Butterfly Knotwork Cards
There have been some inquiries about cards printed with some of my Celtic knotwork designs. I made up a small batch with the butterfly printed on some really nice bright white paper with a lovely “touch” (the way the card feels).
These are not Gocco prints, like the ones in the portfolio as those would have to be priced much higher. These look and feel really good, though.
The Knotwork Butterflies are up in the shop now, individually and, in packages of three (for less than the price of two singles).
Spirals Bookmark Redesign
I designed a kirigami Spirals Bookmark last summer, mostly just taking what I did for one of my velvet embossing plates and, using that with minor changes. It was good but, there were a few spots where it was a little fragile – bits of connecting paper less than a millimeter wide.

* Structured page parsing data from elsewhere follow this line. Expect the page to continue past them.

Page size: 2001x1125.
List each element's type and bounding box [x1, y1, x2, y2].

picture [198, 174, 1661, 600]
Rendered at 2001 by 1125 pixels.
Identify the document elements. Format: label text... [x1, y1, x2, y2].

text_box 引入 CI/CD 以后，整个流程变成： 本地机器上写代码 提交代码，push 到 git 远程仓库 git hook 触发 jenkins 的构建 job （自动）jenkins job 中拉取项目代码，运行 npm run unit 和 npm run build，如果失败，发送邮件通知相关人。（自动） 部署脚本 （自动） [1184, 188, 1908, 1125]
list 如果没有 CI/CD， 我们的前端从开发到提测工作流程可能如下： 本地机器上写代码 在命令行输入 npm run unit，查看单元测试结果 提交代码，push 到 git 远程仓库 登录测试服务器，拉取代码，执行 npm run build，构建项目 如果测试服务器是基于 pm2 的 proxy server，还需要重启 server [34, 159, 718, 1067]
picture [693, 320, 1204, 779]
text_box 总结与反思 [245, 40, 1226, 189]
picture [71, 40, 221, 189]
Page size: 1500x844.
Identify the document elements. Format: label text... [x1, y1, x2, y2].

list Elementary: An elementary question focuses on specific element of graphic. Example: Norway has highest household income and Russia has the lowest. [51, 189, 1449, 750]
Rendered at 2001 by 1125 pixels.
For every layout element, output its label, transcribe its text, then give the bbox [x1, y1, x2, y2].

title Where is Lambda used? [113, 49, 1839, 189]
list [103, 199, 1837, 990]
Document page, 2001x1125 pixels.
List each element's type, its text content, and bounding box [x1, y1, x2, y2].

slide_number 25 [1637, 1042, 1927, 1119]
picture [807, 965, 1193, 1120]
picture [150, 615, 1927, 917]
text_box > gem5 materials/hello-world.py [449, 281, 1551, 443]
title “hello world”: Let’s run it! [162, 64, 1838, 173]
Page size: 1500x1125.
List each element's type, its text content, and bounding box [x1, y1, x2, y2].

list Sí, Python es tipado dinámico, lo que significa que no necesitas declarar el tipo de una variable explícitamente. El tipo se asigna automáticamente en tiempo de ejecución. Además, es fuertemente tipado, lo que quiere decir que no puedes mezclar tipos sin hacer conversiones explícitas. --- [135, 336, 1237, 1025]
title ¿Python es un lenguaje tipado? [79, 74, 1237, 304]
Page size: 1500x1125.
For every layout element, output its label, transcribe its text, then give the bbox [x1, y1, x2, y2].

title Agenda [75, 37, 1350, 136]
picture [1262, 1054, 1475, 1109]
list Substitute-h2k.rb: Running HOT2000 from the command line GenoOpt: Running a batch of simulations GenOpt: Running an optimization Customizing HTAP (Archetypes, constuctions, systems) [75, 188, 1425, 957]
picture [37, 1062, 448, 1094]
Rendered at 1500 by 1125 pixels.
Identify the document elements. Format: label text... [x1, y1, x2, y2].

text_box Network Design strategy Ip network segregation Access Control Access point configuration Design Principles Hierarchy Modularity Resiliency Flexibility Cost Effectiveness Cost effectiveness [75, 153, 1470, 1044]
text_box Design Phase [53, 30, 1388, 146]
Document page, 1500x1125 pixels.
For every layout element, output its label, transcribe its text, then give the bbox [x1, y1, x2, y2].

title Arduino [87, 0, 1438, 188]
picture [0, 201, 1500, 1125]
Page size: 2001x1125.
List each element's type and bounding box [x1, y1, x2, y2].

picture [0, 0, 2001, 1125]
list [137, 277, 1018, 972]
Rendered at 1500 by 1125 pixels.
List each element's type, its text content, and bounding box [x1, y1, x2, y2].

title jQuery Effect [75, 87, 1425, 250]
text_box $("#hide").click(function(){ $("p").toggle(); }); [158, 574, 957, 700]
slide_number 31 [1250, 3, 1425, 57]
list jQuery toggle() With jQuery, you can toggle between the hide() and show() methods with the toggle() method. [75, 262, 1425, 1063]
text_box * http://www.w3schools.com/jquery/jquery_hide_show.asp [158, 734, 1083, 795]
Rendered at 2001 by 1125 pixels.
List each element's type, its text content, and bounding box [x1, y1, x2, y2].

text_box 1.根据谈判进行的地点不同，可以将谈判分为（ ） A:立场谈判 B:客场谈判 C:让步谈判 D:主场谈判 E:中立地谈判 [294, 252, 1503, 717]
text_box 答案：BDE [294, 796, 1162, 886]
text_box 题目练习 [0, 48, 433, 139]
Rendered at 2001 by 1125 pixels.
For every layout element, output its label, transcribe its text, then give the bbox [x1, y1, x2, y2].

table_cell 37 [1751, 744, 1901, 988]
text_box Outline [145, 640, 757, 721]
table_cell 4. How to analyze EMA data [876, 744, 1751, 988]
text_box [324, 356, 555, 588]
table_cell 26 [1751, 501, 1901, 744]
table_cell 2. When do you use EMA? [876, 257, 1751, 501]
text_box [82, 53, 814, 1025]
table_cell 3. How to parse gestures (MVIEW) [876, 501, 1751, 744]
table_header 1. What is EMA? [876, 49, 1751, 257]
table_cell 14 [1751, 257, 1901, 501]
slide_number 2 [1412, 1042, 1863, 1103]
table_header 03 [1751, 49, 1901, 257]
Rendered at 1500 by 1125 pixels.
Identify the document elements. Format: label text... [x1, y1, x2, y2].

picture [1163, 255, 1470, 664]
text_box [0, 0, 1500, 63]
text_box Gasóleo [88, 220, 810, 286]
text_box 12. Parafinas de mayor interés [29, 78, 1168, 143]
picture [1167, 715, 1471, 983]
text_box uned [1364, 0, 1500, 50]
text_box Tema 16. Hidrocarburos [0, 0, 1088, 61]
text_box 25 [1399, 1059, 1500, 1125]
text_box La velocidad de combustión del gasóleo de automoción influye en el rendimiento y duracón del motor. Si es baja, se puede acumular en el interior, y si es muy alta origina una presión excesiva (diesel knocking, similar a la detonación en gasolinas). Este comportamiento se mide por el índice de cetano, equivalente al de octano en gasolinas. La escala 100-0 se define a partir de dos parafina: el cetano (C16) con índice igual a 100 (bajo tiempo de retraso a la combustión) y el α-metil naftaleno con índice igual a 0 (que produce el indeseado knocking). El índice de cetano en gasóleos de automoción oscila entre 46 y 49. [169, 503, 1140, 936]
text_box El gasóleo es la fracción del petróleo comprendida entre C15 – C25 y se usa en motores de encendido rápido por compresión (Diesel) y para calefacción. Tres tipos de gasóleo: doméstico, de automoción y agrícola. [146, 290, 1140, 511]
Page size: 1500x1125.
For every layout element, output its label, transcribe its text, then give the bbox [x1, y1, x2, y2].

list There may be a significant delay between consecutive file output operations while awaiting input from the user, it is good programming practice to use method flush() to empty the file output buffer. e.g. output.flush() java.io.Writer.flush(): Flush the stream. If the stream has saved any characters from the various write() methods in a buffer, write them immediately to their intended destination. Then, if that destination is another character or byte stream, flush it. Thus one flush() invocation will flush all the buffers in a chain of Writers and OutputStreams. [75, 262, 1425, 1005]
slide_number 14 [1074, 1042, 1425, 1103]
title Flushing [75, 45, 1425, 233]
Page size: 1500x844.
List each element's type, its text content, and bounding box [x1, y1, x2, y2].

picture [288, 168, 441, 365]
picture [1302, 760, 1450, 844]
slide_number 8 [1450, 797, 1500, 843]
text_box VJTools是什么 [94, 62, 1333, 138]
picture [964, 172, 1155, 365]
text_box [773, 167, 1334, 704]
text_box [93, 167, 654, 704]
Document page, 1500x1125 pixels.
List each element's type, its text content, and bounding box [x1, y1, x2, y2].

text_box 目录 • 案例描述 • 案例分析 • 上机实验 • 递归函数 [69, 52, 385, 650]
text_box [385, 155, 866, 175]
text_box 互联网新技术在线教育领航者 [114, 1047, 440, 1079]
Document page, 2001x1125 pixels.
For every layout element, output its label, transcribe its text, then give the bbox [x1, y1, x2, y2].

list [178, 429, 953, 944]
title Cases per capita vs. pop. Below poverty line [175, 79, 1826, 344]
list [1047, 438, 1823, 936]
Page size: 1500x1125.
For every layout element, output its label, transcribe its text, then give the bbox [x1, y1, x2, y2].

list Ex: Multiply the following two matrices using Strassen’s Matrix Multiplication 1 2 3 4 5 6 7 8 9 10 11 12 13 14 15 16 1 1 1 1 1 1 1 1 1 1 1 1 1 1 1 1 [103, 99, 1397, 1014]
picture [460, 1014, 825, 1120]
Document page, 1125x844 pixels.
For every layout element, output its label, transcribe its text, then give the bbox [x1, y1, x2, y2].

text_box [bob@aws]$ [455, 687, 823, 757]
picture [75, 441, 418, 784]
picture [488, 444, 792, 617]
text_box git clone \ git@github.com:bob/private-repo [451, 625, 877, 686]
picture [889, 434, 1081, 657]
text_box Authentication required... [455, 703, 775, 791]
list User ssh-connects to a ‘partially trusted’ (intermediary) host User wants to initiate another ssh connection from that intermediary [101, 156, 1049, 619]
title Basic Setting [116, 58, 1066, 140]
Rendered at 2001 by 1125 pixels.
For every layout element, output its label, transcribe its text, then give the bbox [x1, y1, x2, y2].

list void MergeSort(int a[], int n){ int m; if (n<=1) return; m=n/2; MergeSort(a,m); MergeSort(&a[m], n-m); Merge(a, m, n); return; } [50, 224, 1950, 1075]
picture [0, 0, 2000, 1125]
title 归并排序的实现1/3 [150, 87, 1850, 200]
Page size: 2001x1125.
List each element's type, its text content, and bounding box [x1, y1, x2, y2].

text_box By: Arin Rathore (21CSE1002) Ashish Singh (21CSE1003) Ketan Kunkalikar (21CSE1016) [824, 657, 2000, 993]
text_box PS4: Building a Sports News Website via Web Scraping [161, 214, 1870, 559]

More recently, I was inspired to redesign the spirals bookmark to make it a bit more robust. While I was at it, I made a few and, made a few of my Celtic key pattern design bookmarks and, put them all up in the new shop section. The designs are available individually, in three-packs and, in a variety pack with all three designs.
Auntie Tanya Kokeshi
The Auntie Tanya kokeshi is kind of a work-in-progress. My friend has three nieces and is her generation’s keeper of the family’s cultural traditions. I modeled this in Nomad Sculpt, 3D printed in nylon resin and, painted by hand (obviously … I need some more practice). I made a tiny azuma bukro out of retired kimono pieces and silk to wrap them. The dolls are about 75mm tall. Bottle cap for scale.
Celtic Key Square Wood Inlay Pins
Playing with some small-scale wood inlay this week, I made these Celtic key pattern pins. The key pattern and larger key square are 30mm x ~3mm thick. The smaller key square is 25mm x ~3mm thick. These are all hardwood maple inlaid with walnut. Everything is cut on the laser, sanded to 650 grit and, finished with wipe-on poly. I attached pin backings with wood glue.
Acrylic Art Pen Caddy
I picked up a set of Uni Posca paint pens while working on a project. They came in several boxes and, I quickly realized they would be a lot more pleasant to use if I had a way to keep them organized. There are a bunch of appropriate caddy designs floating around that use planes with aligned holes. While those use less acrylic, they seem kind of fiddly to insert and remove pens. In the interest of keeping friction while working to a minimum, I designed this divided box caddy. This works well both upright and on horizontally.
I remember my grandmother working with acrylic in the 70s. I think she would have been amazed at how quick and easy this sort of thing is now with digital fabrication. Solvent bonding the pieces still requires some dexterity and practice to master but, doing precise layout in Inkscape and having the laser cut the pieces perfectly would have been magic back then.